(Source information):
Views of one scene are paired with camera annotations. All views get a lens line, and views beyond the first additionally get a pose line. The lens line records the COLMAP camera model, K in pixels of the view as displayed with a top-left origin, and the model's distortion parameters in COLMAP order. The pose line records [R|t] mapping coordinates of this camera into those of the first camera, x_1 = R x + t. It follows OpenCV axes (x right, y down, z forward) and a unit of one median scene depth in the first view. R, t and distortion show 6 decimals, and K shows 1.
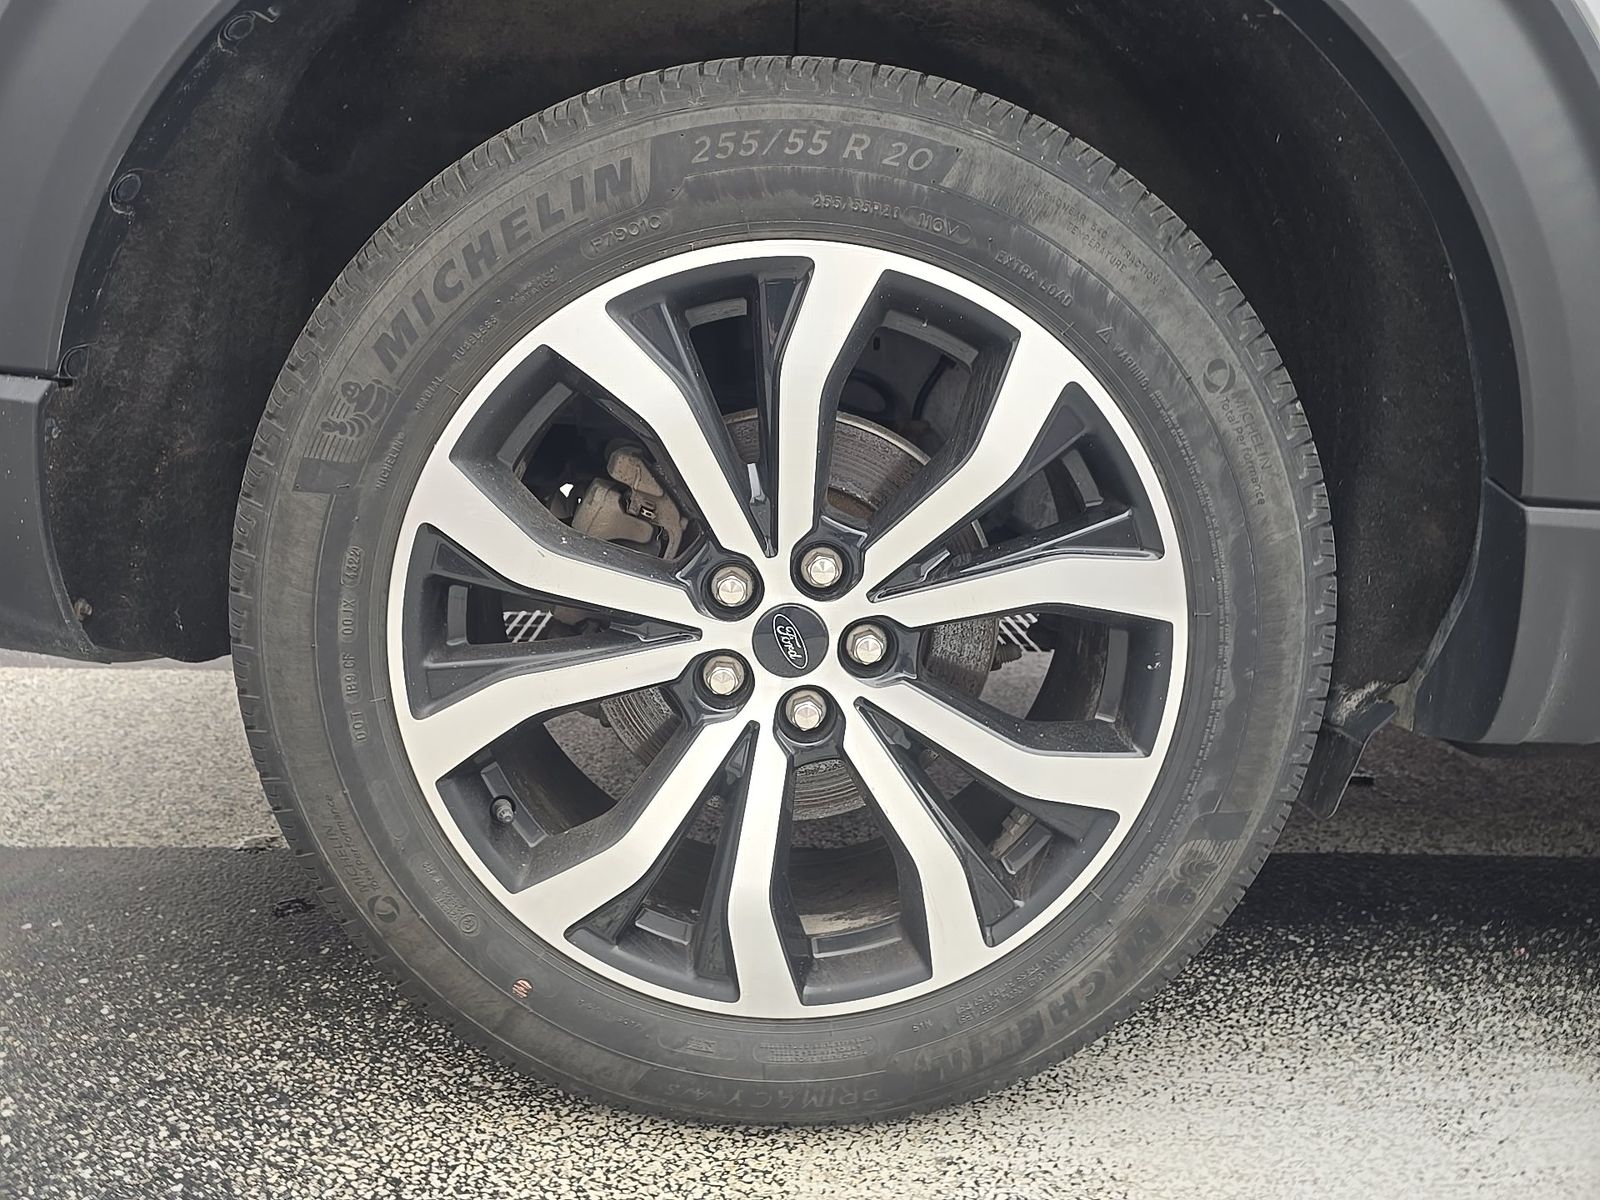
lens RADIAL K [[1088.6, 0, 800.0], [0, 1088.6, 600.0], [0, 0, 1]] dist [0.006301, -0.000960]
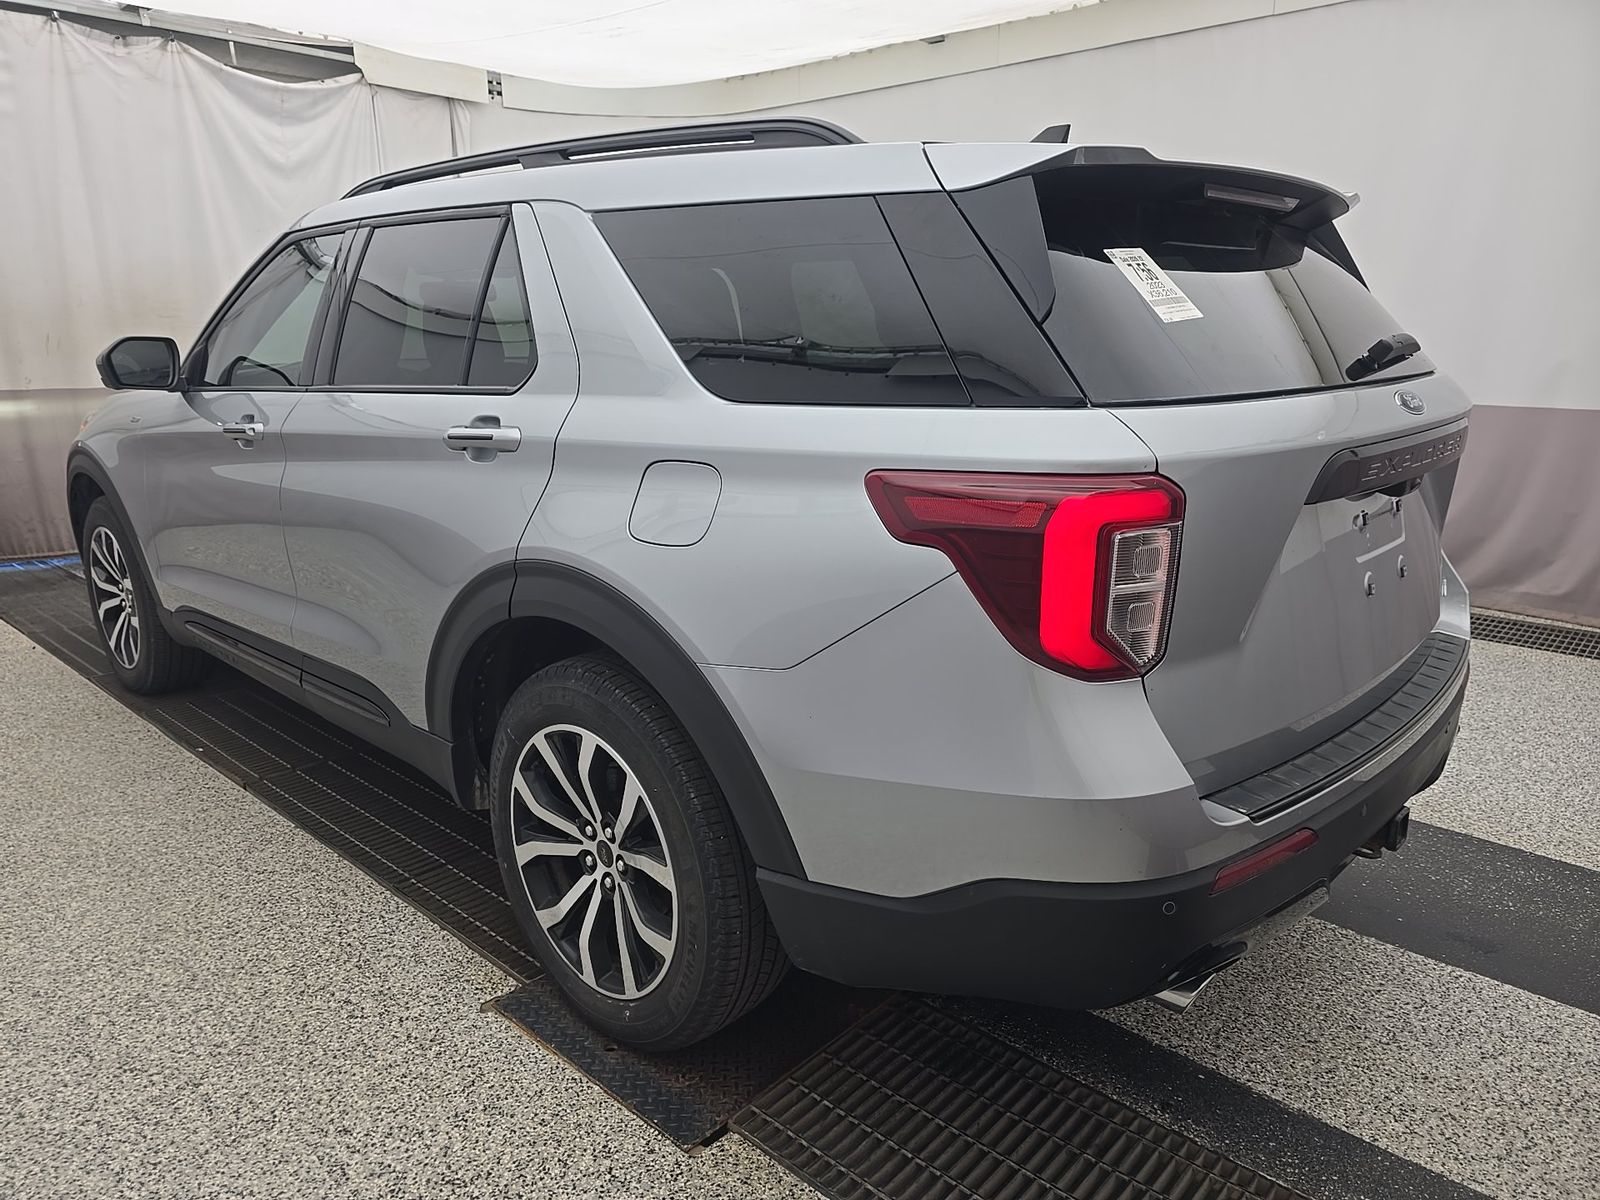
lens RADIAL K [[1088.6, 0, 800.0], [0, 1088.6, 600.0], [0, 0, 1]] dist [0.006301, -0.000960]
pose [[0.684973, 0.127075, -0.717400, 2.220369], [-0.116535, 0.991104, 0.064289, -0.832831], [0.719188, 0.039566, 0.693688, -0.561016]]
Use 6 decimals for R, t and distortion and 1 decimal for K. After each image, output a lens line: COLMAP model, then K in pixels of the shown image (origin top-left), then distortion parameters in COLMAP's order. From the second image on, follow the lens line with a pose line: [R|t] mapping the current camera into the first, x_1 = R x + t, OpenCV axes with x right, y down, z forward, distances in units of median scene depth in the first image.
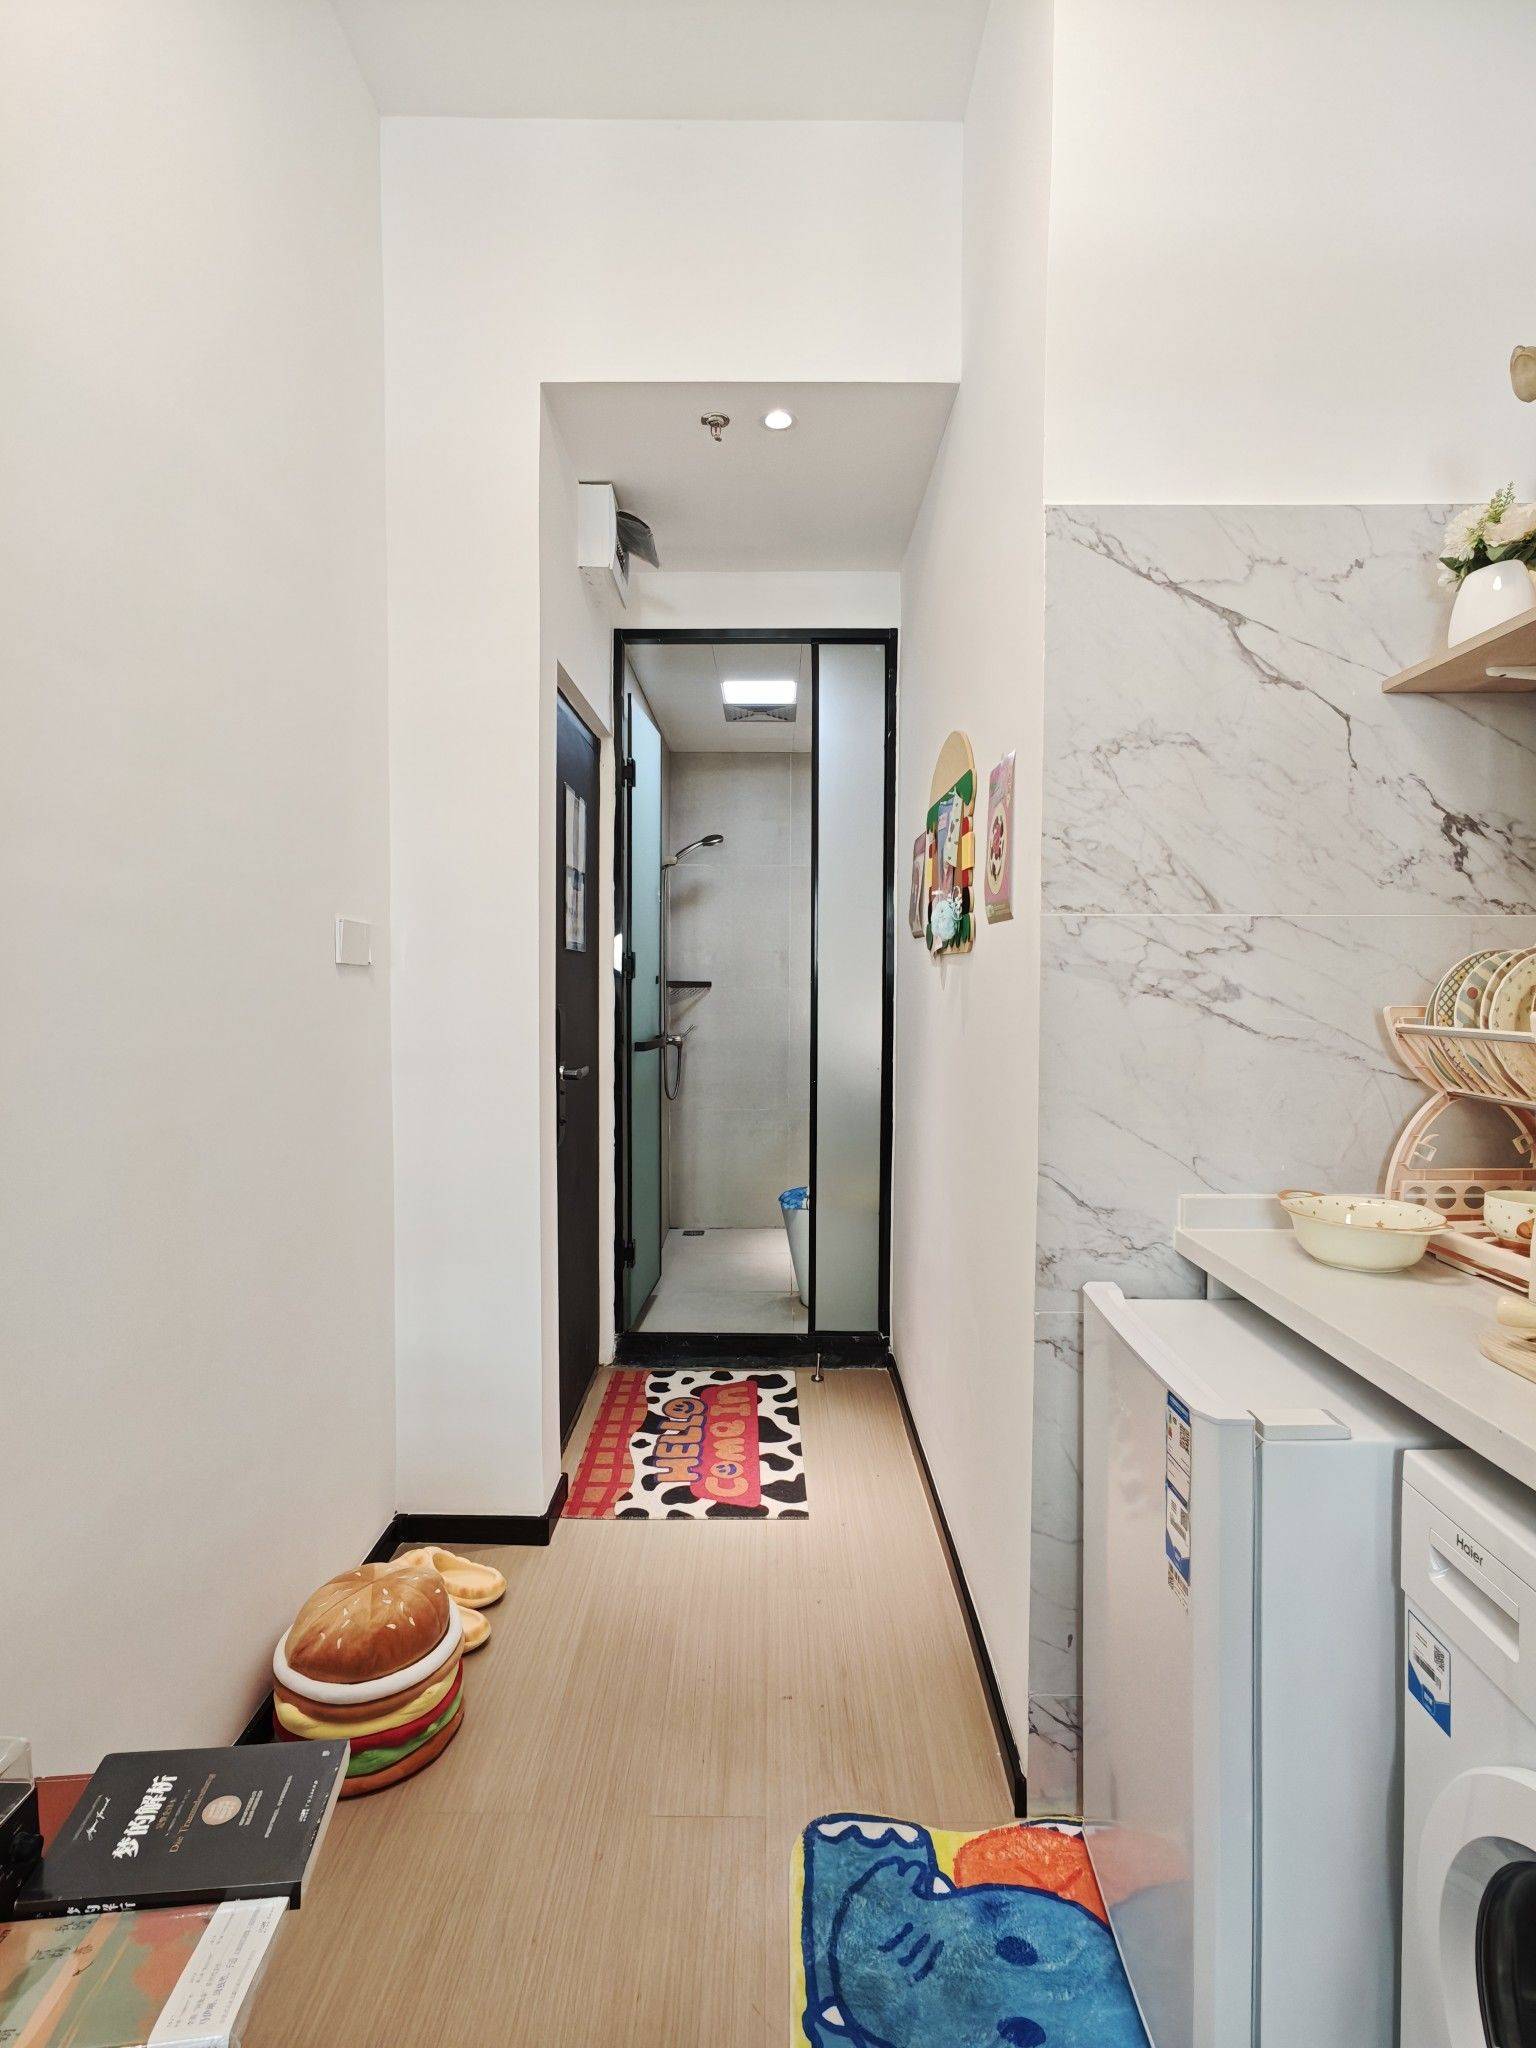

(Task objective):
Return the material above in exact form. Pictures stay out.

(Answer space):
Views of one scene are paired with camera annotations. All views get a lens line, and views beyond the first additionally get a pose line. The lens line records the COLMAP camera model, K in pixels of the view as displayed with a top-left origin, and the model's distortion parameters in COLMAP order. The pose line records [R|t] mapping coordinates of this camera into those of the first camera, x_1 = R x + t. It follows OpenCV axes (x right, y down, z forward) and a unit of one median scene depth in the first view. R, t and distortion show 6 decimals, and K shows 1.
lens RADIAL K [[1088.6, 0, 800.0], [0, 1088.6, 600.0], [0, 0, 1]] dist [0.006301, -0.000960]
lens RADIAL K [[1088.6, 0, 800.0], [0, 1088.6, 600.0], [0, 0, 1]] dist [0.006301, -0.000960]
pose [[0.684973, 0.127075, -0.717400, 2.220369], [-0.116535, 0.991104, 0.064289, -0.832831], [0.719188, 0.039566, 0.693688, -0.561016]]
Use 6 decimals for R, t and distortion and 1 decimal for K. After each image, output a lens line: COLMAP model, then K in pixels of the shown image (origin top-left), then distortion parameters in COLMAP's order. From the second image on, follow the lens line with a pose line: [R|t] mapping the current camera into the first, x_1 = R x + t, OpenCV axes with x right, y down, z forward, distances in units of median scene depth in the first image.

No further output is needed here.